Dai Haojie, Zhao Kai, Zhao You, Jiang Ke, Hang Zhenyu, Huang Xin, Luo Weiping, Nie Jun, Qin Chao, Zhou Weiwen
Liyang Branch of the First Affiliated Hospital of Nanjing Medical University, The Affiliated Liyang People's Hospital of Kangda College of Nanjing Medical University, Changzhou, Jiangsu, China.
The First Clinical Medical College, Nanjing Medical University, Nanjing, Jiangsu, China.
BMC Urol. 2025 Sep 15;25(1):229. doi: 10.1186/s12894-025-01914-4.
Crotonylation, a post-translational modification, is implicated in cancer progression, but its prognostic significance in clear cell renal cell carcinoma (ccRCC) remains unclear. This study aimed to demystify crotonylation heterogeneity and establish a robust prognostic model for ccRCC.
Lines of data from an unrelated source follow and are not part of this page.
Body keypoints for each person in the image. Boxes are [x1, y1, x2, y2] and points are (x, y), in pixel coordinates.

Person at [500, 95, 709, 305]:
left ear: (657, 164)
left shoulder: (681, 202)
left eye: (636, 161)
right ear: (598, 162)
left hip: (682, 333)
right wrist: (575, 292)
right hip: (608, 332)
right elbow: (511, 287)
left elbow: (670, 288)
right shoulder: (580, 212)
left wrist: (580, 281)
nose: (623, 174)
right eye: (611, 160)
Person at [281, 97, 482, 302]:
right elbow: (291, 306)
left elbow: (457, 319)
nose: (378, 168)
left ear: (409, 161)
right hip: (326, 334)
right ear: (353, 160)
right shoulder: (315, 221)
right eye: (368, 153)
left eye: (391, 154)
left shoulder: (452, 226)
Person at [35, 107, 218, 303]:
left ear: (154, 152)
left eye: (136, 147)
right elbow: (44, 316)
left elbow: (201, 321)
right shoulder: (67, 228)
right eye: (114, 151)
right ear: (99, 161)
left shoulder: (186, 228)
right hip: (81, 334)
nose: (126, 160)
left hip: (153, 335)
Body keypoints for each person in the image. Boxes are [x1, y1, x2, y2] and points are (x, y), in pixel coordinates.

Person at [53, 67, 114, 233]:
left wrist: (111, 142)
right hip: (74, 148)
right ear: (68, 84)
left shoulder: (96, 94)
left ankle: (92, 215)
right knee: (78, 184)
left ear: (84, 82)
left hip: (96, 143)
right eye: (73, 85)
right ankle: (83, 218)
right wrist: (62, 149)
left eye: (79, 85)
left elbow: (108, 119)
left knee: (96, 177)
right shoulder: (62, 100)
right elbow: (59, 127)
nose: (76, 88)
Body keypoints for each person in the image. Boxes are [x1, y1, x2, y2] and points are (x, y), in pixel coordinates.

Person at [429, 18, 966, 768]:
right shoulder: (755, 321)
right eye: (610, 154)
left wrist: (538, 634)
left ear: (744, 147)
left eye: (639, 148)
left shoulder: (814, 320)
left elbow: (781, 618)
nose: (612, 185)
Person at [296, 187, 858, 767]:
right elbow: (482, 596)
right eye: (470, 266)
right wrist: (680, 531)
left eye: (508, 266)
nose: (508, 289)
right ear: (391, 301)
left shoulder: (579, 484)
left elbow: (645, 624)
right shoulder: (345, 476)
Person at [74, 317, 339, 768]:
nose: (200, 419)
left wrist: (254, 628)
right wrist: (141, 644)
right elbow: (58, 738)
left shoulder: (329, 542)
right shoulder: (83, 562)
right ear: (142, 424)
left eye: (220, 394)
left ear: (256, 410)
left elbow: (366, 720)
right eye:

Using multi-omics approaches, we analyzed transcriptomic data from TCGA-KIRC and GEO cohorts (GSE40435, GSE167573, GSE29609). Crotonylation scores were calculated via ssGSEA, with related gene modules identified through WGCNA. We integrated 10 machine learning algorithms to develop a prognostic model. Immune microenvironment was profiled using Cibersort, mutation landscapes via maftools, and drug sensitivity through oncoPredict. Spatial transcriptomics and single-cell data were analyzed for expression patterns, validated by qRT-PCR in 786-O and HK-2 cell lines.
Dysregulation of 16/18 crotonylation-related genes was observed in ccRCC. WGCNA revealed crotonylation related modules significantly enriched in angiogenesis, calcium/Ras signaling, and cancer stemness pathways. A 5-gene prognostic model (PLCL1, DNASE1L3, CD248, CDH13, PDGFD) demonstrated robust stratification: High-risk patients showed poorer overall survival, higher Treg infiltration, elevated tumor mutation burden and increased sensitivity to several chemotherapy approaches like Cisplatin. Molecular docking identified diacetylmorphine as a potential therapeutic agent (binding energy: -7.278 kcal/mol with DNASE1L3). Spatial/single-cell analyses confirmed cell-type-specific gene expression and the diffferential expression between tumor and normal cell lines was validated by qRT-PCR.
This study establishes a crotonylation-based prognostic model that effectively stratifies ccRCC risk and elucidates key mechanisms linking crotonylation heterogeneity to immune evasion, mutational burden, and metabolic reprogramming. The model offers clinical utility for personalized therapy selection.
巴豆酰化作为一种翻译后修饰,与癌症进展有关,但其在透明细胞肾细胞癌(ccRCC)中的预后意义仍不清楚。本研究旨在揭示巴豆酰化异质性,并建立一个可靠的ccRCC预后模型。
我们使用多组学方法分析了来自TCGA-KIRC和GEO队列(GSE40435、GSE167573、GSE29609)的转录组数据。通过单样本基因集富集分析(ssGSEA)计算巴豆酰化评分,并通过加权基因共表达网络分析(WGCNA)确定相关基因模块。我们整合了10种机器学习算法来开发一个预后模型。使用Cibersort分析免疫微环境,通过maftools分析突变图谱,并通过oncoPredict分析药物敏感性。对空间转录组学和单细胞数据进行表达模式分析,并在786-O和HK-2细胞系中通过qRT-PCR进行验证。
在ccRCC中观察到16/18个巴豆酰化相关基因的失调。WGCNA显示,巴豆酰化相关模块在血管生成、钙/Ras信号传导和癌症干性途径中显著富集。一个由5个基因组成的预后模型(PLCL1、DNASE1L3、CD248、CDH13、PDGFD)显示出强大的分层能力:高危患者的总生存期较差,调节性T细胞(Treg)浸润较高,肿瘤突变负担增加,对几种化疗方法(如顺铂)的敏感性增加。分子对接确定二乙酰吗啡为一种潜在治疗剂(与DNASE1L3的结合能为-7.278千卡/摩尔)。空间/单细胞分析证实了细胞类型特异性基因表达,肿瘤和正常细胞系之间的差异表达通过qRT-PCR得到验证。
本研究建立了一个基于巴豆酰化的预后模型,该模型有效地对ccRCC风险进行分层,并阐明了将巴豆酰化异质性与免疫逃逸、突变负担和代谢重编程联系起来的关键机制。该模型为个性化治疗选择提供了临床实用性。